Virtual Wood Blog

VMware, vSphere, ESX, ESXi, PowerCLi and everything else

Virtual Wood Blog - VMware, vSphere, ESX, ESXi, PowerCLi and everything else

Running nested virtual machines

In this blog I will explain what changes are need to allow a nested virtual machine to be powered on inside a virtual ESX host. This is something that I have been using to allow for study of the VCAP in a limited LAB situation.

The setup I have is physical ESXi 4.1 hosts on which I made a datacenter and cluster for LAB use. Inside this cluster I built 3 ESXi 4.1 hosts which have to be configured with the following disk configuration and OS selection:

  • LSI Logic SAS
  • Red Hat Enterprise Linux 6 (64bit)

Once the ESXi 4.1 hosts are built and everything else is configured the vmx file of each host needs to be edited. This will enable the virtual hosts to run virtual machines in the future. The lines that need to be added are as follows (I just added these lines to the end of the vmx file):

  • monitor_control.restrict_backdoor = "true"
  • monitor_control.vt32 = "true"

To add the above lines to the vmx file will require the file to be downloaded from the datastore and edited (for this I use Notepad++). The edited files are then uploaded back to the datastore (for good measure I remove the virtual machine and add it again to the inventory).

These additions will mean that nested virtual machines are now able to power on and the environment function like a physical one.

By Paul Wood

Changing the ip address of the vMA

During the initial setup on first boot of the vMA the configuration screen will ask questions regarding to ip address and hostname. If during this process an error has been made it is possible run the initial setup again.

I had this very issue as by mistake I selected "yes" to using DHCP. I spent some time looking at conf files but then found a reply on the VMWare forums that had the answer.

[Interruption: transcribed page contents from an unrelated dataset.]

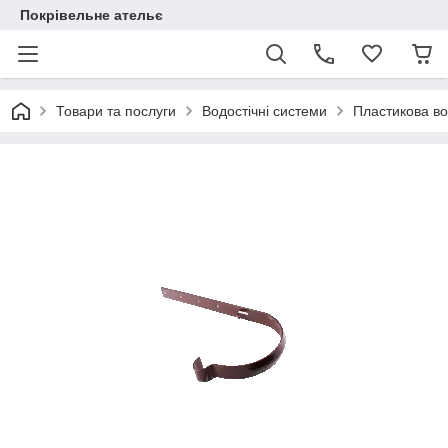
Покрівельне ательє
Товари та послуги
Водостічні системи
Пластикова вод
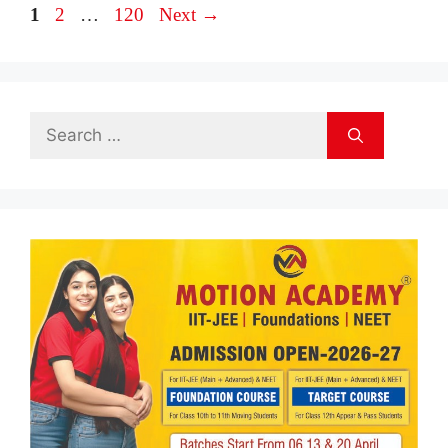
Page
Page
Page
1
2
…
120
Next
→
Search
for:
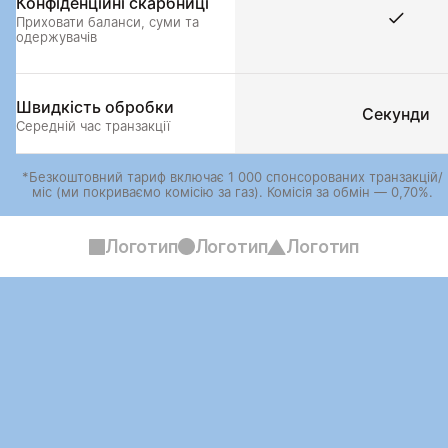
Конфіденційні скарбниці
Приховати баланси, суми та 
одержувачів
Швидкість обробки
Секунди
Середній час транзакції
*Безкоштовний тариф включає 1 000 спонсорованих транзакцій/
міс (ми покриваємо комісію за газ). Комісія за обмін — 0,70%.
Логотип
Логотип
Логотип
Готові розпочати?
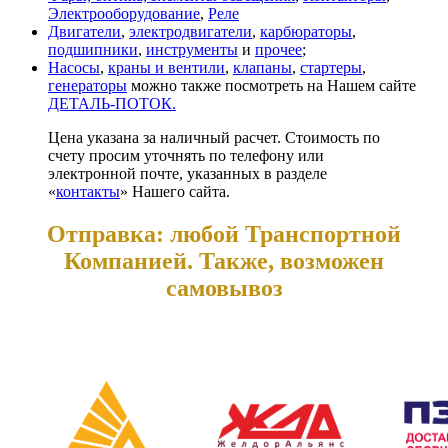
Электрооборудование
,
Реле
Двигатели
,
электродвигатели
,
карбюраторы
,
подшипники
,
инструменты
и
прочее
;
Насосы
,
краны и вентили
,
клапаны
,
стартеры
,
генераторы
можно также посмотреть на Нашем сайте
ДЕТАЛЬ-ПОТОК.
Цена указана за наличный расчет. Стоимость по
счету просим уточнять по телефону или
электронной почте, указанных в разделе
«
контакты
» Нашего сайта.
Отправка: любой Транспортной
Компанией. Также, возможен
самовывоз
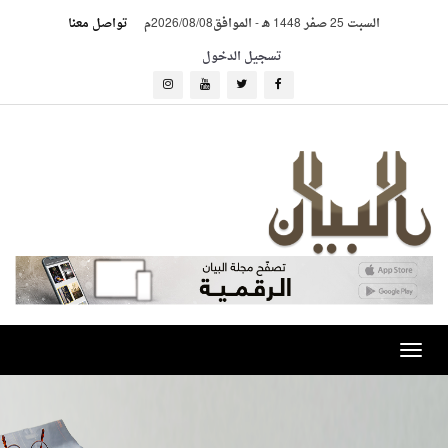
السبت 25 صفر 1448 هـ
-
الموافق2026/08/08م
تواصل معنا
تسجيل الدخول
Toggle
navigation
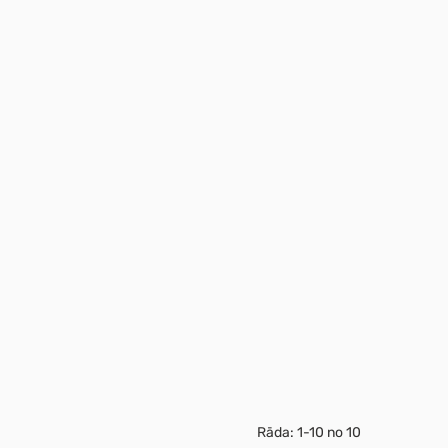
Rāda:
1-10
no
10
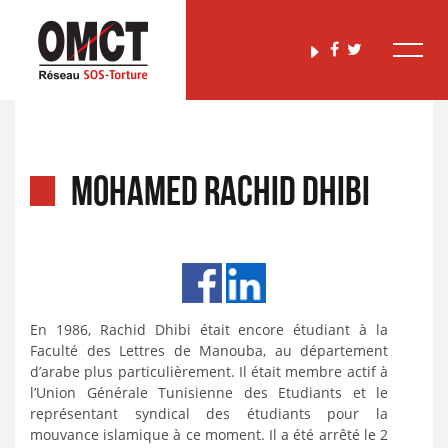
MOHAMED RACHID DHIBI
En 1986, Rachid Dhibi était encore étudiant à la
Faculté des Lettres de Manouba, au département
d’arabe plus particulièrement. Il était membre actif à
l’Union Générale Tunisienne des Etudiants et le
représentant syndical des étudiants pour la
mouvance islamique à ce moment. Il a été arrêté le 2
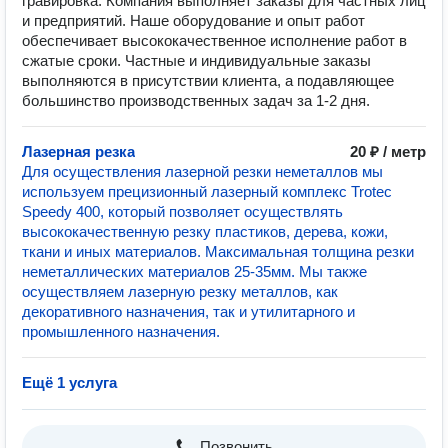
гравировка. Компания выполняет заказы для частных лиц
и предприятий. Наше оборудование и опыт работ
обеспечивает высококачественное исполнение работ в
cжатые сроки. Частные и индивидуальные заказы
выполняются в присутствии клиента, а подавляющее
большинство производственных задач за 1-2 дня.
Лазерная резка
20 ₽ / метр
Для осуществления лазерной резки неметаллов мы
используем прецизионный лазерный комплекс Trotec
Speedy 400, который позволяет осуществлять
высококачественную резку пластиков, дерева, кожи,
ткани и иных материалов. Максимальная толщина резки
неметаллических материалов 25-35мм. Мы также
осуществляем лазерную резку металлов, как
декоративного назначения, так и утилитарного и
промышленного назначения.
Ещё 1 услуга
Позвонить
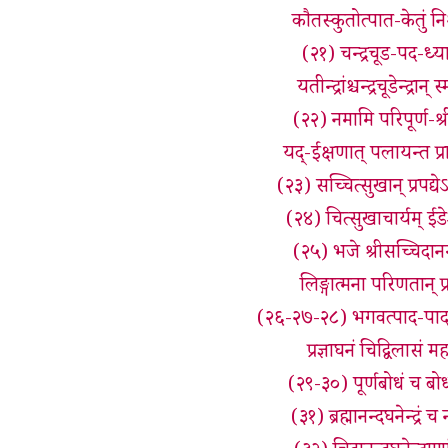
कौतस्कुतोत्पात-केतुं नि
(२१) चन्द्रचूड-पद-ध्या
यतीन्द्रांश्चन्द्रचूडेन्द
(२२) नमामि परिपूर्ण-श्
यद्-ईक्षणात् पलायन्त 
(२३) सच्चित्सुखान् प्रपद्य
(२४) चित्सुखाचार्यम् ईडे
(२५) भजे श्रीसच्चिदानन्
लिङ्गात्मना परिणतान् प
(२६-२७-२८) भगवत्पाद-पादाब
प्रज्ञाघनं चिद्विलासं
(२९-३०) पूर्णबोधं च बोध
(३१) ब्रह्मानन्दघनेन्द्र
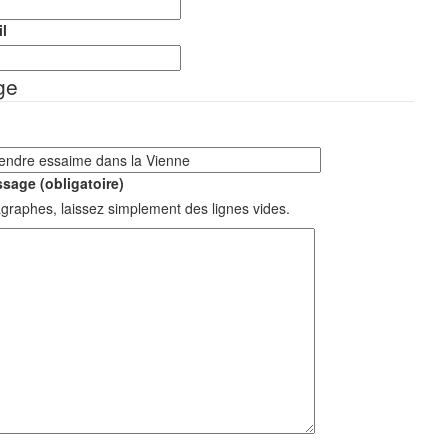
l
ge
sage (obligatoire)
graphes, laissez simplement des lignes vides.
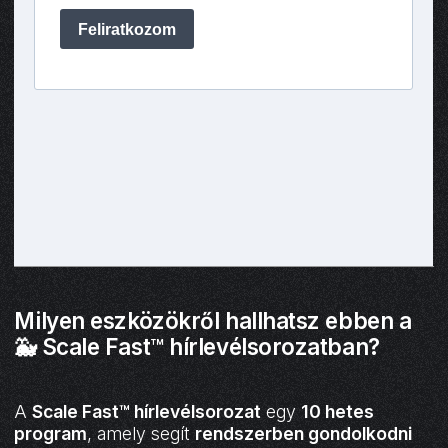
Milyen eszközökről hallhatsz ebben a
🐳 Scale Fast™ hírlevélsorozatban?
A
Scale Fast™ hírlevélsorozat
egy
10 hetes
program
, amely segít
rendszerben gondolkodni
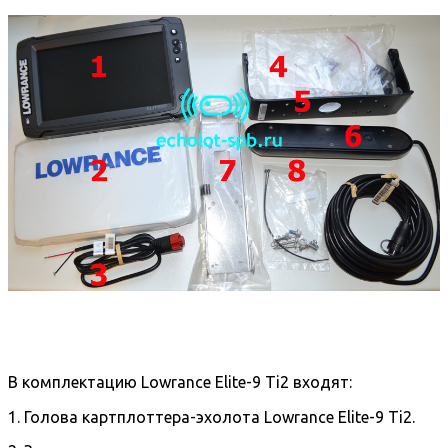
В комплектацию Lowrance Elite-9 Ti2 входят:
1. Голова картплоттера-эхолота Lowrance Elite-9 Ti2.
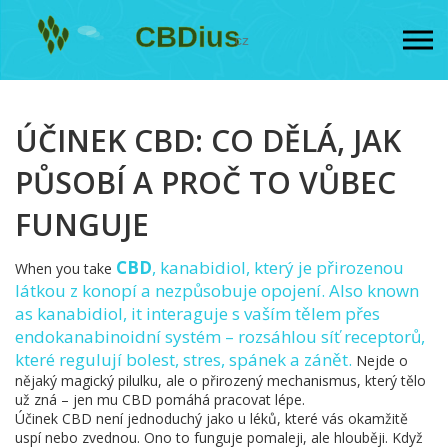
ÚČINEK CBD: CO DĚLÁ, JAK
PŮSOBÍ A PROČ TO VŮBEC
FUNGUJE
CBD
,
kanabidiol, který je přirozenou
When you take
látkou z konopí a nezpůsobuje opojení
. Also known
as
kanabidiol
, it interaguje s vaším tělem přes
endokanabinoidní systém – rozsáhlou síť receptorů,
které regulují bolest, stres, spánek a zánět.
Nejde o
nějaký magický pilulku, ale o přirozený mechanismus, který tělo
už zná – jen mu CBD pomáhá pracovat lépe.
Účinek CBD není jednoduchý jako u léků, které vás okamžitě
uspí nebo zvednou. Ono to funguje pomaleji, ale hlouběji. Když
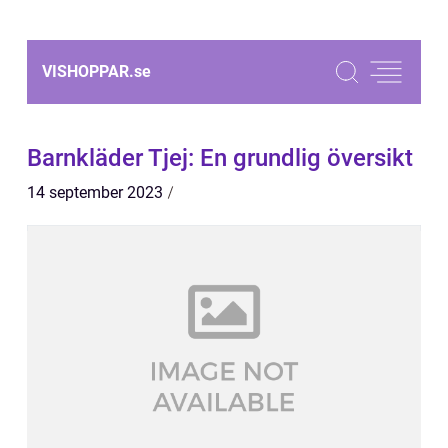
VISHOPPAR.
se
Barnkläder Tjej: En grundlig översikt
14 september 2023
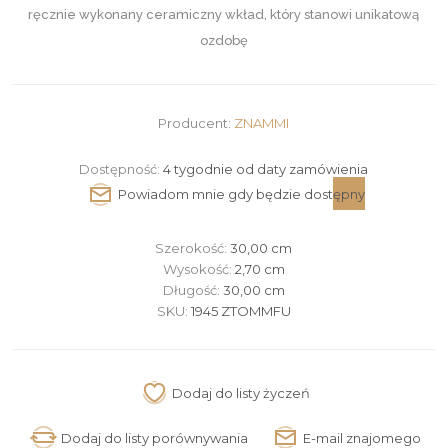
ręcznie wykonany ceramiczny wkład, który stanowi unikatową
ozdobę
Producent:
ZNAMMI
Dostępność:
4 tygodnie od daty zamówienia
Szerokość:
30,00 cm
Wysokość:
2,70 cm
Długość:
30,00 cm
SKU:
1945 ZTOMMFU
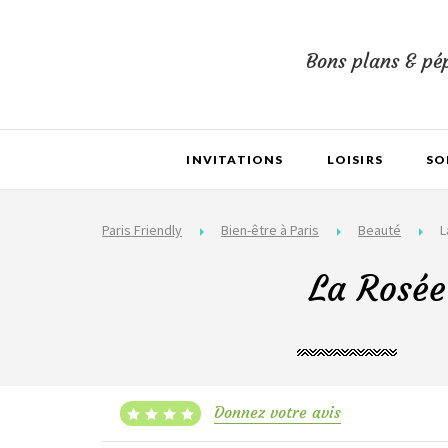
Bons plans & pép
INVITATIONS
LOISIRS
SO
Paris Friendly
Bien-être à Paris
Beauté
L
La Rosée
Donnez votre avis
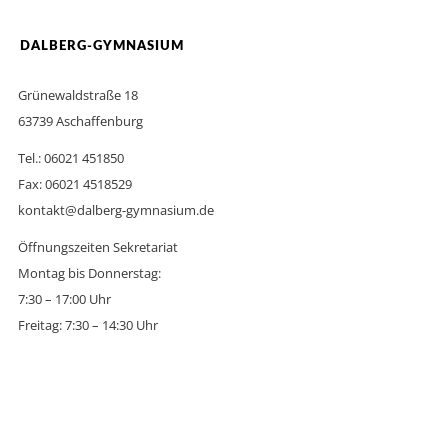
DALBERG-GYMNASIUM
Grünewaldstraße 18
63739 Aschaffenburg
Tel.: 06021 451850
Fax: 06021 4518529
kontakt@dalberg-gymnasium.de
Öffnungszeiten Sekretariat
Montag bis Donnerstag:
7:30 – 17:00 Uhr
Freitag: 7:30 – 14:30 Uhr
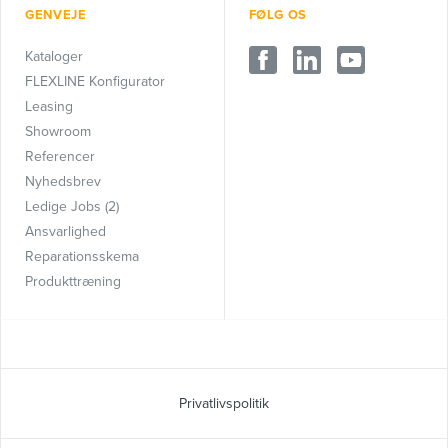
GENVEJE
FØLG OS
Kataloger
FLEXLINE Konfigurator
Leasing
Showroom
Referencer
Nyhedsbrev
Ledige Jobs (2)
Ansvarlighed
Reparationsskema
Produkttræning
Privatlivspolitik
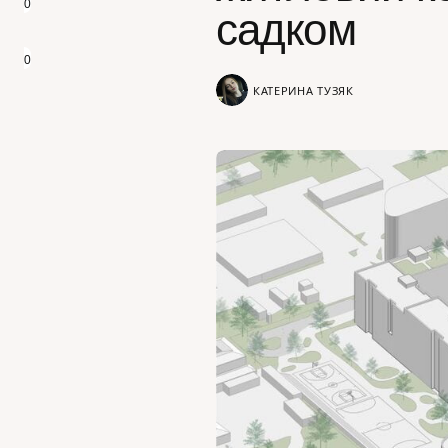
0
садком
0
КАТЕРИНА ТУЗЯК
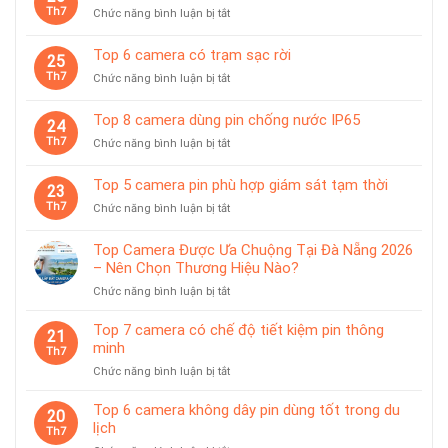
camera
Th7
ở
Chức năng bình luận bị tắt
giám
Top
sát
10
Top 6 camera có trạm sạc rời
chuyên
25
camera
dùng
Th7
ở
Chức năng bình luận bị tắt
pin
cho
Top
có
tiệm
6
giá
Top 8 camera dùng pin chống nước IP65
vàng
24
camera
treo
Th7
ở
Chức năng bình luận bị tắt
có
từ
Top
trạm
tính
8
sạc
Top 5 camera pin phù hợp giám sát tạm thời
tiện
23
camera
rời
lợi
Th7
ở
Chức năng bình luận bị tắt
dùng
Top
pin
5
chống
Top Camera Được Ưa Chuộng Tại Đà Nẵng 2026
camera
nước
– Nên Chọn Thương Hiệu Nào?
pin
IP65
ở
Chức năng bình luận bị tắt
phù
Top
hợp
Camera
giám
Top 7 camera có chế độ tiết kiệm pin thông
21
Được
sát
minh
Th7
Ưa
tạm
ở
Chức năng bình luận bị tắt
Chuộng
thời
Top
Tại
7
Top 6 camera không dây pin dùng tốt trong du
Đà
20
camera
lịch
Nẵng
Th7
có
2026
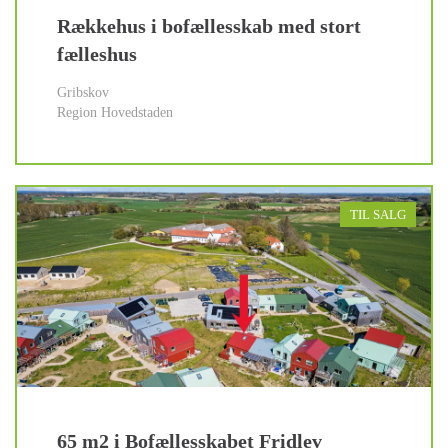
Rækkehus i bofællesskab med stort
fælleshus
Gribskov
Region Hovedstaden
TIL SALG
65 m2 i Bofællesskabet Fridlev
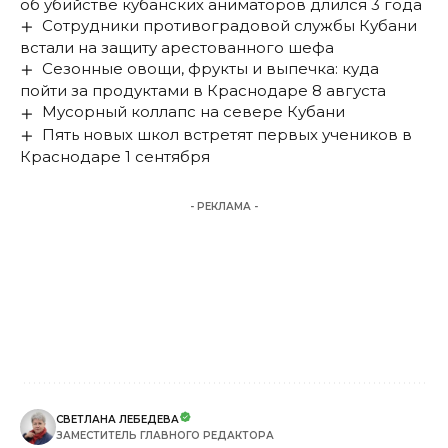
об убийстве кубанских аниматоров длился 3 года
Сотрудники противоградовой службы Кубани
встали на защиту арестованного шефа
Сезонные овощи, фрукты и выпечка: куда
пойти за продуктами в Краснодаре 8 августа
Мусорный коллапс на севере Кубани
Пять новых школ встретят первых учеников в
Краснодаре 1 сентября
- РЕКЛАМА -
СВЕТЛАНА ЛЕБЕДЕВА
ЗАМЕСТИТЕЛЬ ГЛАВНОГО РЕДАКТОРА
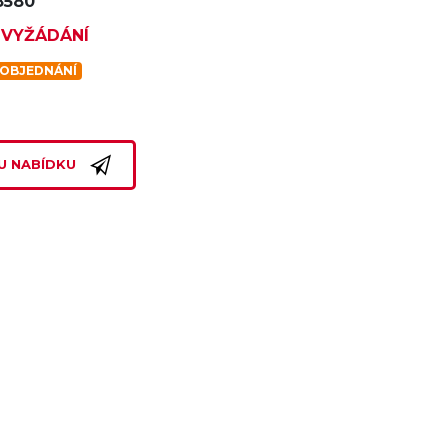
8580
 VYŽÁDÁNÍ
 OBJEDNÁNÍ
U NABÍDKU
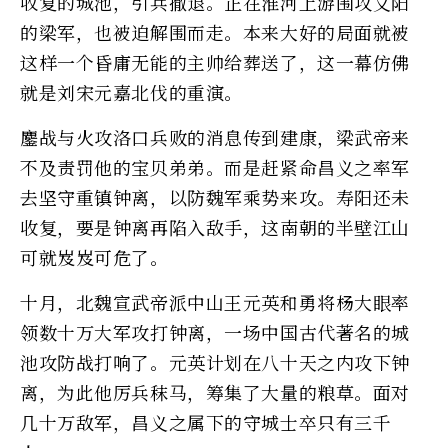
收复的城池，引兵撤退。正在淮河上游围攻义阳
的梁军，也被迫解围而走。本来大好的局面就被
这样一个昏庸无能的主帅给葬送了，这一幕仿佛
就是刘宋元嘉北伐的重演。
鏖战与火攻洛口兵败的消息传到建康，梁武帝来
不及责罚他的宝贝弟弟。而是赶紧命昌义之率军
去坚守重镇钟离，以防魏军乘势来攻。寿阳还未
收复，要是钟离再陷入敌手，这南朝的半壁江山
可就岌岌可危了。
十月，北魏宣武帝派中山王元英和勇将杨大眼率
领数十万大军攻打钟离，一场中国古代著名的城
池攻防战打响了。元英计划在八十天之内攻下钟
离，为此他厉兵秣马，筹集了大量的粮草。面对
几十万敌军，昌义之属下的守城士卒只有三千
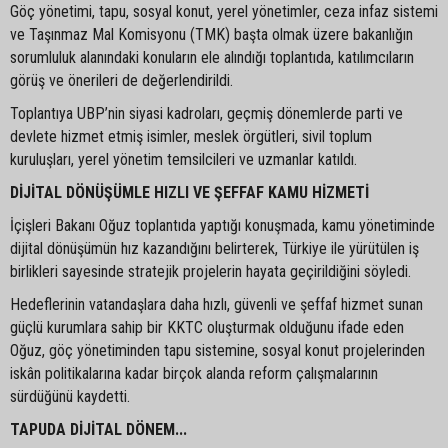
Göç yönetimi, tapu, sosyal konut, yerel yönetimler, ceza infaz sistemi
ve Taşınmaz Mal Komisyonu (TMK) başta olmak üzere bakanlığın
sorumluluk alanındaki konuların ele alındığı toplantıda, katılımcıların
görüş ve önerileri de değerlendirildi.
Toplantıya UBP’nin siyasi kadroları, geçmiş dönemlerde parti ve
devlete hizmet etmiş isimler, meslek örgütleri, sivil toplum
kuruluşları, yerel yönetim temsilcileri ve uzmanlar katıldı.
DİJİTAL DÖNÜŞÜMLE HIZLI VE ŞEFFAF KAMU HİZMETİ
İçişleri Bakanı Oğuz toplantıda yaptığı konuşmada, kamu yönetiminde
dijital dönüşümün hız kazandığını belirterek, Türkiye ile yürütülen iş
birlikleri sayesinde stratejik projelerin hayata geçirildiğini söyledi.
Hedeflerinin vatandaşlara daha hızlı, güvenli ve şeffaf hizmet sunan
güçlü kurumlara sahip bir KKTC oluşturmak olduğunu ifade eden
Oğuz, göç yönetiminden tapu sistemine, sosyal konut projelerinden
iskân politikalarına kadar birçok alanda reform çalışmalarının
sürdüğünü kaydetti.
TAPUDA DİJİTAL DÖNEM...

Go to the console screen of the vMA which will if it has just restarted prompting for a password to be set. Once this is complete follow the steps listed below:

  1. Press Alt F2 to get to the login screen
  2. Login using vi-admin
  3. Type cd /opt/vmware/vma/bin
  4. Type sudo ./vmware-vma-netconf.pl

This will come up with some rather comical text and the vi-admin password will need to be entered again. Once this has been entered the initial setup will run again allowing for any errors to be corrected.

By Paul Wood

Running vMA 4.1 on VMware Workstation

I came across this issue as I run my LAB as stated before on a laptop which means I cannot run x64 virtual machines on my ESX installations. After a quick search I came across a post by Kenneth van Ditmarsch which took me through the exact problem and below is the fix that I have tried and tested.

I have edited the two lines that need to be changed due to the "" that had been used. If the original version had been copied and pasted then the file would not work and the virtual machine fail.

After importing the new vSphere Management Assistant (vMA) 4.1 on my VMware Workstation 7 environment I noticed that it the virtual machine boots with a memory crash error. The error is “unable to access resume device” message and eventually ends with a kernel panic screen shown below.

The memory crash error can be ignored after checking CentOS blogs. The reason why the vMA virtual machine is hanging is due to the fact that its SCSI card and OS type needs to be changed in the .vmx file

Follow the steps below (credits to Justin for pointing this out to me!)

  • Remove the vMA from the VMware Workstation Inventory
  • Open the .vmx file and change the following to lines to be:

    scsi0.virtualDev = "lsilogic"
    guestOS = "rhel5-64"

  • Add the vMA back to VMware Workstation and boot it up.

Once the vMA has booted succesfully the configuration screen will be see. At this point follow vSphere Management Assistant Guide which will advise on how the vMA should be setup.